_INSTRUCTIONS TO FOLLOW_:
For the data that follows, print the line with "calzones in no time. I love how the aroma", the line with "London, England.", and all lines between them, exactly as they stand. Omit pictures and add nothing.

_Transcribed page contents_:
**********
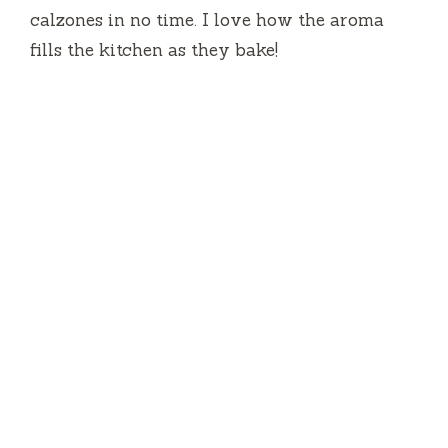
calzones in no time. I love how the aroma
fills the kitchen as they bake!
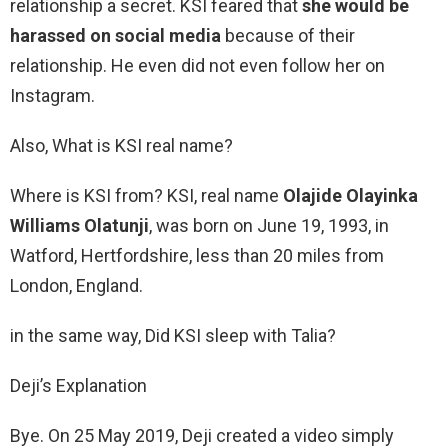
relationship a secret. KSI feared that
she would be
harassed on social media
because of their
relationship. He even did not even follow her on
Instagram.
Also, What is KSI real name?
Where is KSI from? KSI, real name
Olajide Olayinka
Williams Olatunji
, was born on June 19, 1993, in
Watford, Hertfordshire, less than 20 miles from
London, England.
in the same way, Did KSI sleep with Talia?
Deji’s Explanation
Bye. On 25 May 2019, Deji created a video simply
**********
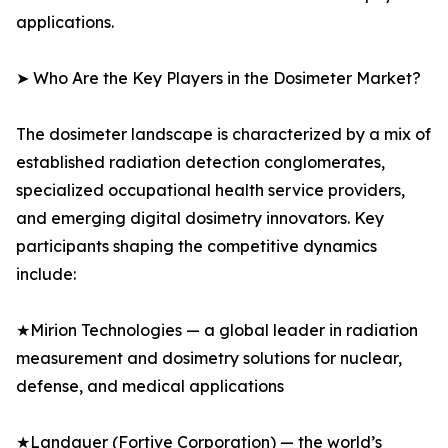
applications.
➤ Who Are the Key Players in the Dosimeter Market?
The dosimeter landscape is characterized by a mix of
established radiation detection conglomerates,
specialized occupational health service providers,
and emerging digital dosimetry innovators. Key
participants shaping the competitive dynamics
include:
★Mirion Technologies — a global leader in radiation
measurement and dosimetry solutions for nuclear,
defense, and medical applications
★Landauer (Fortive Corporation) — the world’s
**********
_RESPONSE FOR THIS EXERCISE_:
calzones in no time. I love how the aroma
fills the kitchen as they bake!
relationship a secret. KSI feared that
she would be
harassed on social media
because of their
relationship. He even did not even follow her on
Instagram.
Also, What is KSI real name?
Where is KSI from? KSI, real name
Olajide Olayinka
Williams Olatunji
, was born on June 19, 1993, in
Watford, Hertfordshire, less than 20 miles from
London, England.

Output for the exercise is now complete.